RESULT: https://pastebin.com/raw/e07Ajx1i https://pastebin.com/raw/e07Ajx1i

Hi Sam,

Initially I see two issues with your setup. Your PCIe slots and the configuration of your diskspd tests.

Maximum throughput on a PCIe 2.0 x8 is ~32Gbit/s

PCIe 3.0 x8 is roughly double at ~64Gbit/s - So you’re PCIe 2.0 x8 slots are going to be the bottleneck when trying to push 40Gb/s let alone 56Gb/s speeds.

As for latency, 0.3ms on the network is fine - I have similar latency as you.

But for the diskspd tests you’ll need to provide more information, are jumbo frames enabled? RDMA enabled? Also, are you writing to the same type of disk on both tests? It seems like it’s more an issue with SMB configuration on the host than anything to do with the adaptors.

If you want to have a look at adaptor performance, I’d recommend using a tool such as iPerf.

I didn’t realize the bottleneck existed as far as throughput goes on gen2 vs gen3. Thanks for pointing that out, but in this case I think I’m going to have to leave it since the servers are in place and upgrading motherboards is out of scope for this project at this point.
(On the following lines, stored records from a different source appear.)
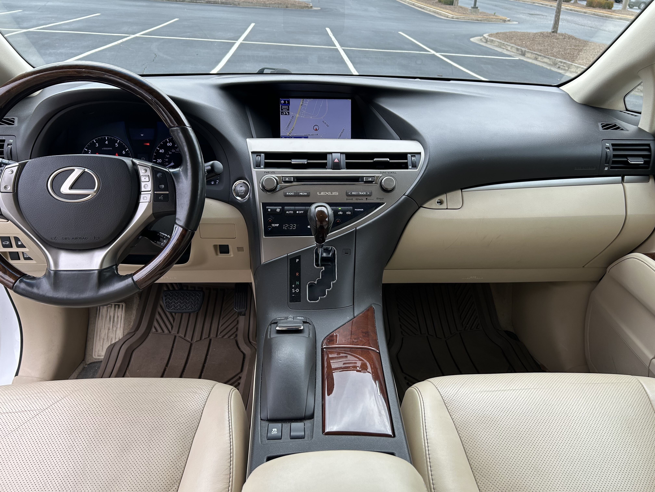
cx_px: 328
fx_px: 492
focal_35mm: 26
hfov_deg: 67.3
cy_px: 246
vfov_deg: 53.1
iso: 50
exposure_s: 1/401
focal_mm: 5.7
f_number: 1.5
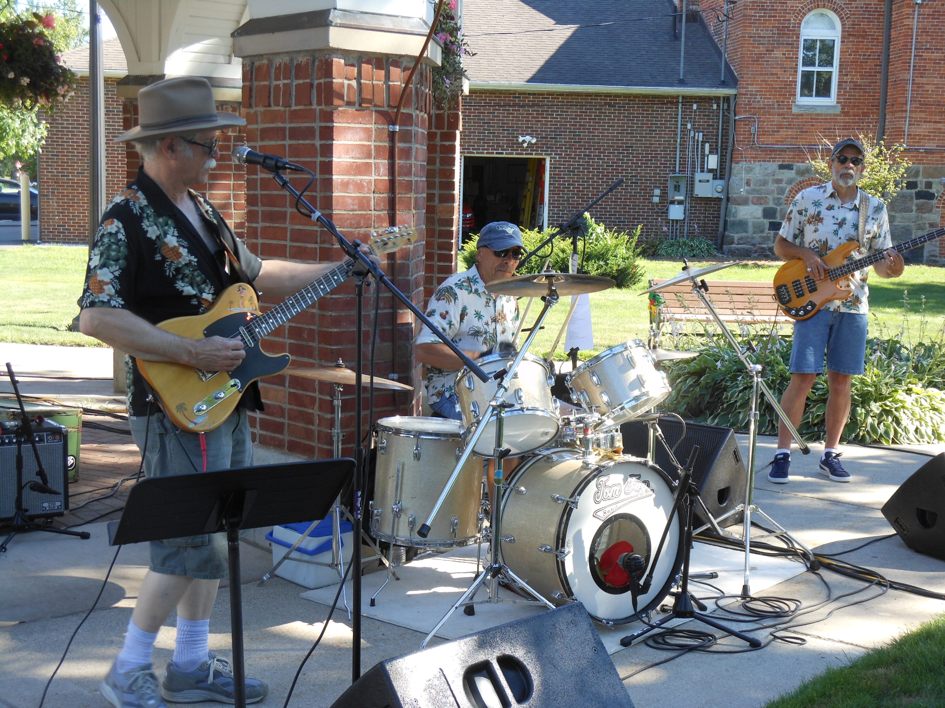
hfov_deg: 33.8
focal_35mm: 57
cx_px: 472
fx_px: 1556
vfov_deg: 25.7
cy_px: 354
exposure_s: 1/80
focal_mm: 10.2
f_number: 4.1
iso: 80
But good to know even more performance can be had.

As for your questions and suggestions:

1.) Jumbo Frames are enabled at 4092 on each adapter.

2.) RDMA is enabled and working - verified by using perfmon and adding RDMA counters.
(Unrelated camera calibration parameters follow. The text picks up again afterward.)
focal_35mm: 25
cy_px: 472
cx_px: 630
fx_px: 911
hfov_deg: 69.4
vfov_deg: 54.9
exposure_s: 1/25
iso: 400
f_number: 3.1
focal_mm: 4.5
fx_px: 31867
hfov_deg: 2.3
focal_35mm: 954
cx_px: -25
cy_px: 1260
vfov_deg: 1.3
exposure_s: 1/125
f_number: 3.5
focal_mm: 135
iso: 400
3.) The disk is the same exact disk on both tests - just shared over SMB on the remote test and accessed via drive letter on the local test.

4.) I did new tests using iPerf but as far as I can tell it cannot test IOPS or latency. I did my original tests with NTTTCP because that is what was recommended in various Mellanox documents when testing on Windows. In any case, both iPerf and NTTTCP show the same results of just under 30Gbps which would seem to be the limit of the gen2 8x slots plus some overhead.

On the latency subject - I am a bit confused - and it very well could be that I am just missing something. You say that the 0.3ms latency is fine, but that is the same latency I have with my standard 1GBE nics. I was under the impression that IB had much lower latency than standard 1GB Ethernet. Is ping not the correct way to see the lower latency that IB features?

Hi Sam,

Diskspd is fine for testing iops, I actually skipped over your NTTTCP results and only saw them after I posted, but they look as expected. As for testing the lowest latency possible, ping probably isn’t the best tool for this. Something like netperf, if you can find a Windows port of it, is a good tool to use for getting good numbers - Here is a good article to have a read http://www.mellanox.com/related-docs/whitepapers/HP_Mellanox_FSI%20Benchmarking%20Report%20for%2010%20&%2040GbE.pdf http://www.mellanox.com/related-docs/whitepapers/HP_Mellanox_FSI%20Benchmarking%20Report%20for%2010%20&%2040GbE.pdf

I’ve run a diskspd test over SMB to another server with underlying iSCSI disk (so essentially going out 2 nics) and latency is below 1ms for 99%-ile.